## Saved data entries
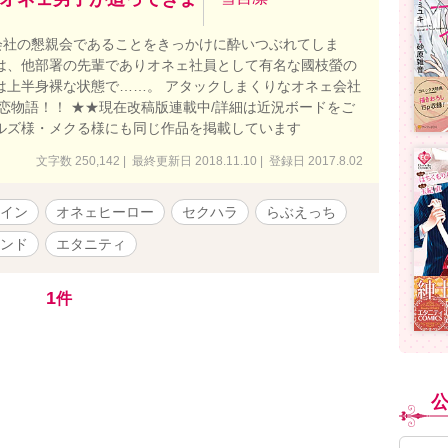
会社の懇親会であることをきっかけに酔いつぶれてしま
は、他部署の先輩でありオネェ社員として有名な國枝螢の
は上半身裸な状態で……。 アタックしまくりなオネェ会社
恋物語！！ ★★現在改稿版連載中/詳細は近況ボードをご
ルズ様・メクる様にも同じ作品を掲載しています
文字数 250,142 | 最終更新日 2018.11.10 | 登録日 2017.8.02
イン
オネェヒーロー
セクハラ
らぶえっち
ンド
エタニティ
1
件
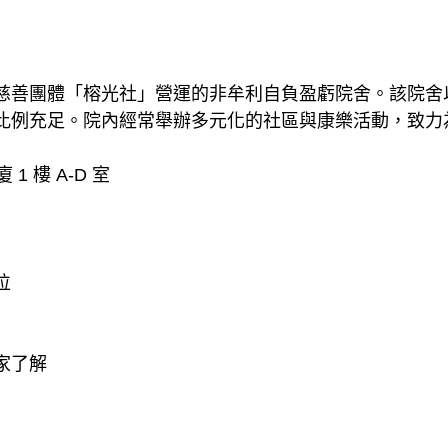
慈善團體「榕光社」營運的非牟利自負盈虧院舍。該院舍
比例充足。院內經常舉辦多元化的社區與康樂活動，致力
1 樓 A-D 室
位
家了解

## Your goal
Your answer must be an exact copy of the records, minus any pictures.

## Output of the exercise
会社の懇親会であることをきっかけに酔いつぶれてしま
は、他部署の先輩でありオネェ社員として有名な國枝螢の
は上半身裸な状態で……。 アタックしまくりなオネェ会社
恋物語！！ ★★現在改稿版連載中/詳細は近況ボードをご
ルズ様・メクる様にも同じ作品を掲載しています
文字数 250,142 | 最終更新日 2018.11.10 | 登録日 2017.8.02
イン
オネェヒーロー
セクハラ
らぶえっち
ンド
エタニティ
1
件
慈善團體「榕光社」營運的非牟利自負盈虧院舍。該院舍
比例充足。院內經常舉辦多元化的社區與康樂活動，致力
1 樓 A-D 室
位
家了解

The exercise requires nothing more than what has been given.